To the strains of Bon Jovi’s awesome, vintage heartbreak, you approach the reflecting pool, hunker down on the ground, and pull out that take-out burger and Coke. You’re about to witness some giddy, sugar-high high-jinx between popular heart-throb assholes, frustrated dorks, back-stabbed best friends, punky firebrand chicks, and pretty rich girls in pink. No, it’s not a rooftop movie double-feature of Sixteen Candles and The Breakfast Club, but it’s not that far off.
|Two Gentlemen of Verona|
By William Shakespeare. Directed by Bryant Mason. Produced by the Fenix Theater Company, in Deering Oaks Park. August 7, 8, and 9 at 7 pm and on August 10 at 2 pm
The young people Shakespeare described frequently act just as juvenile as Reagan-era movie teens, after all, and in the first production of the new Fenix Theater Company, co-founders Rob Cameron and Bryant Mason have decided to channel John Hughes. Fenix’s Two Gentlemen of Verona
, directed by Mason in Portland’s Deering Oaks Park, brings together a fun and unexpected mix of actors from several area companies. The show is free (though donations are appreciated), and it fills this summer’s void of outdoor theater with a light and gleeful touch.

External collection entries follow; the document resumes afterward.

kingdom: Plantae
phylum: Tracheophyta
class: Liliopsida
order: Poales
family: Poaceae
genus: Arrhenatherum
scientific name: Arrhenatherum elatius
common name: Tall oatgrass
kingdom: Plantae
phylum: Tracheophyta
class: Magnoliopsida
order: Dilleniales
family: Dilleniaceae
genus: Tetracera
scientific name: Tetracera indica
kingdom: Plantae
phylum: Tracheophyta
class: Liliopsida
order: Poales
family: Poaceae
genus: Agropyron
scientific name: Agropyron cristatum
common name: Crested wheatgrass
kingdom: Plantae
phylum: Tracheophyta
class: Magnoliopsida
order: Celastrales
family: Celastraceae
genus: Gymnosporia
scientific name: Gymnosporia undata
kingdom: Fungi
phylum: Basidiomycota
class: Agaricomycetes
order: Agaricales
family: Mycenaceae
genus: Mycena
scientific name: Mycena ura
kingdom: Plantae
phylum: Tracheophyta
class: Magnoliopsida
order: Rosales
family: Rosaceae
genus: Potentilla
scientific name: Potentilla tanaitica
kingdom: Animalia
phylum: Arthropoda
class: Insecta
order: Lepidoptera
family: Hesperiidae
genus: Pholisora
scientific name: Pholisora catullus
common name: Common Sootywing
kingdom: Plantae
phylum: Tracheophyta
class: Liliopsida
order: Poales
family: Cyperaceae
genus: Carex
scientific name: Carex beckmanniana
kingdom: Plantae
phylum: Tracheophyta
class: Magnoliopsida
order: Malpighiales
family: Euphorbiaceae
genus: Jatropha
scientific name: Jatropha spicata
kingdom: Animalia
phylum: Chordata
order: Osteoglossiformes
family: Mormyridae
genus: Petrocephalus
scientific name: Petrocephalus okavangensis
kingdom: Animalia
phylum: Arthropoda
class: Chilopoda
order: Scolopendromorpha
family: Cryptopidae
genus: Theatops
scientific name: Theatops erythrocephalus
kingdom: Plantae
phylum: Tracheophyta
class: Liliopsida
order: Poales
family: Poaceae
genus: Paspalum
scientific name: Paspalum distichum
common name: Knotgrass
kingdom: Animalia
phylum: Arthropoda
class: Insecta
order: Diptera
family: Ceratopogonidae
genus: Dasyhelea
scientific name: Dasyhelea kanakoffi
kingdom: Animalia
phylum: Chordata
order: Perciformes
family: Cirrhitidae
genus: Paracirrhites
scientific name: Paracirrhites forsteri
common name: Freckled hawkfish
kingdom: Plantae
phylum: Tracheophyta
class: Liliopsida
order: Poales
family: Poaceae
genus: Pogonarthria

Of the title’s two gentlemen, one is less than noble. As his name suggests, Proteus (played by Craig Michael Bowden, of Mad Horse Theatre Company) does indeed give love a bad and inconstant name. At first, he swears devotion to the peppy, hot-pink-legginged Julia (Sally Wood, who’s acted with Portland Stage and the Theater at Monmouth). But all bets are off when he gets a look at what his best friend Valentine (Cameron, who most recently performed with the Originals over in Bar Mills) is after.
Sylvia (Astrea Campbell-Cobb) is loaded, lovely, and loftily coiffed with Aqua Net and a scrunchie. But her dad the Duke (David Butler, company member of AIRE) has his own plans for her, namely the rich but lame-o Thurio (Bill McDonoch, also of the Originals). A lot of deception, cross-dressing, and secret messages ensue, enabled by the black-leathered wiseass Speed (the Originals’ Molly W.B. Roberts), the clownish cry-baby Launce (Chris Reiling, who acts with Acorn Productions, Add Verb, Open Waters, and Good Theater), and Julia’s cheerleader underling, Lucetta (Elise Voigt, of Heartwood Regional Theater).
Mason’s production, staged on and around the rocks and hill adjacent the park’s reflecting pool, is gloriously minimalist. He’s managed to do without any set-pieces or lights (evening shows begin at 7 pm and run a mere 65 minutes, into just the inklings of dusk), and a boom-box provides the production’s few butt-rock grace notes. It’s refreshing to see outdoor theater whose ambitions don’t require a monster budget. Instead of elaborate stages, sets, light plots, and sound cues, the focus is simply on intrepid actors leaping and pronouncing over the grass, on top of rocks, and in teasingly close quarters with the audience. Fenix’s intimate, lo-fi production lets the audience, cross-legged and giggling on our blankets, feel as if we’re part of the careening adolescent horseplay.